As many of you will be aware, Last.fm has been experiencing an extended period of downtime in all user-facing services. A hardware failure has led to one of the most serious system outages we have experienced for a long time, and we are very sorry about the inconvenience caused to our listeners. At this moment everything should be on its way back to normal, but it could take some time for all services to return to a fully stable state.
We want to apologise for this outage, and explain the problems that have led to the difficulties you may be experiencing now.
Yesterday afternoon a fault in a blade chassis in one of our datacentres caused it to break, taking the power supply for its rack with it.
On site teams were unable resolve the fault with this chassis, but were able to restore power to the rest of the rack. Unfortunately, this chassis contained several critical components of the top-level load balancing systems we use to evenly distribute traffic across all of our datacentres.
Load balancing has been redistributed among the remaining centres.
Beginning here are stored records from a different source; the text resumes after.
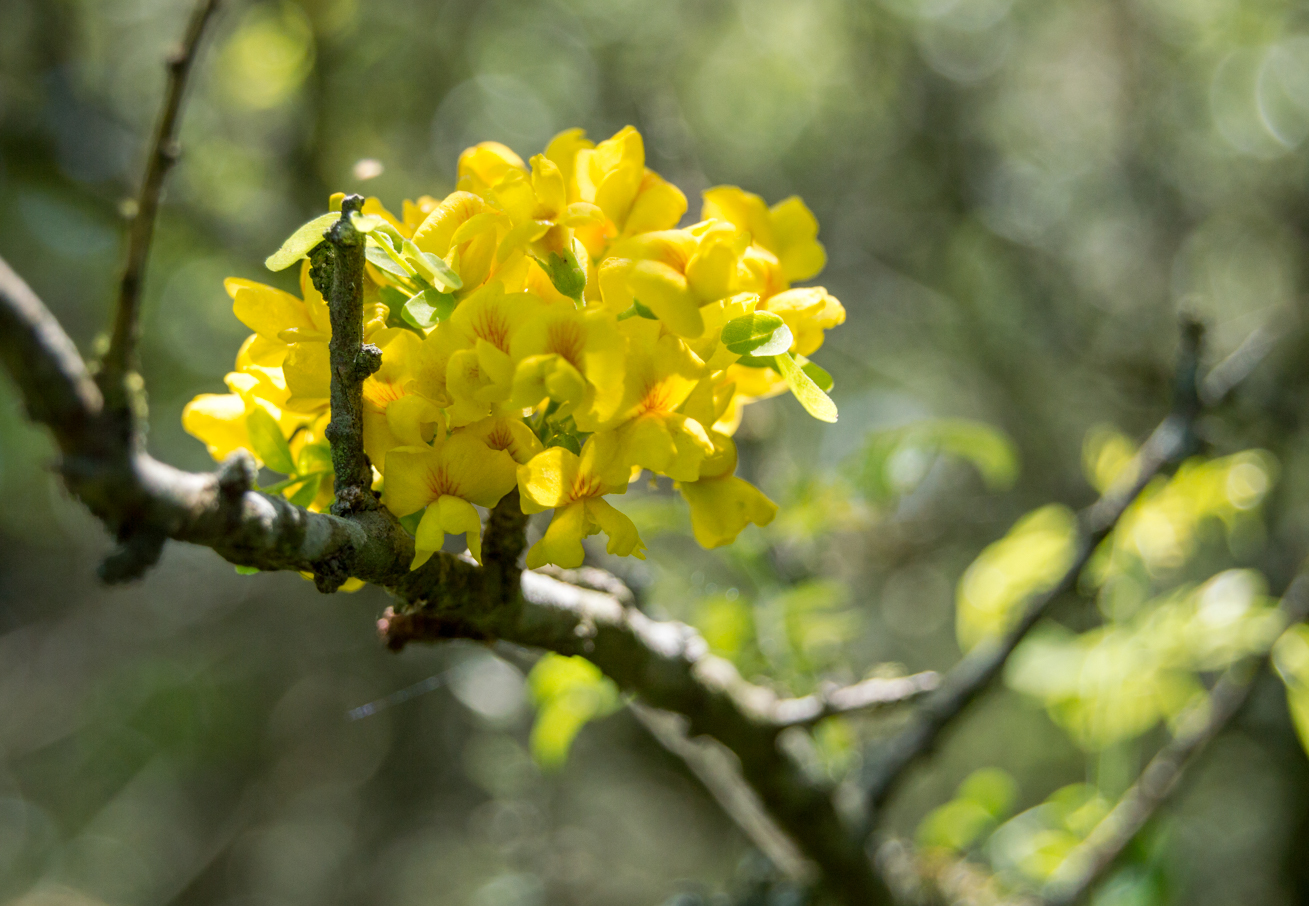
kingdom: Plantae
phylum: Tracheophyta
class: Magnoliopsida
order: Fabales
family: Fabaceae
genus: Geoffroea
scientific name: Geoffroea decorticans
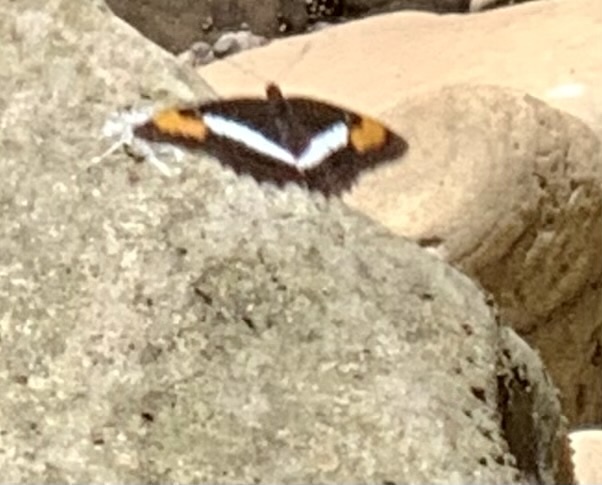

As these are running under a higher than usual load intermittent service outages may have resulted, leading to problems across all parts of Last.fm. As a result you might be experiencing difficulty with radio, the website or with your scrobbles.
Because some of our top level DNS services were impacted by this outage it has taken longer than usual for fresh DNS information to propagate. Many of you may have been presented with incorrect DNS information due to caching, despite the workarounds we have been putting in place. Eventually correct information will propagate in its place.
Last.fm’s Operations team has been working since it was first reported to provide listeners with short-term workarounds while the affected hardware is replaced or repaired. Our first priority has been to ensure that user-data is preserved wherever possible.
We’re doing everything we can to ensure that the site is operating for as many people as possible while the hardware is restored.
Some of you are worried about the status of your scrobbles; all scrobbles that are making it through are safe, and client caching should ensure that any that aren’t are queued and will be submitted correctly once the service is fully restored. These will appear as normal once the faults have been repaired.
We’d also like to apologise for not communicating more about the problem – as I’m sure you can appreciate our priority has been getting the issues fixed.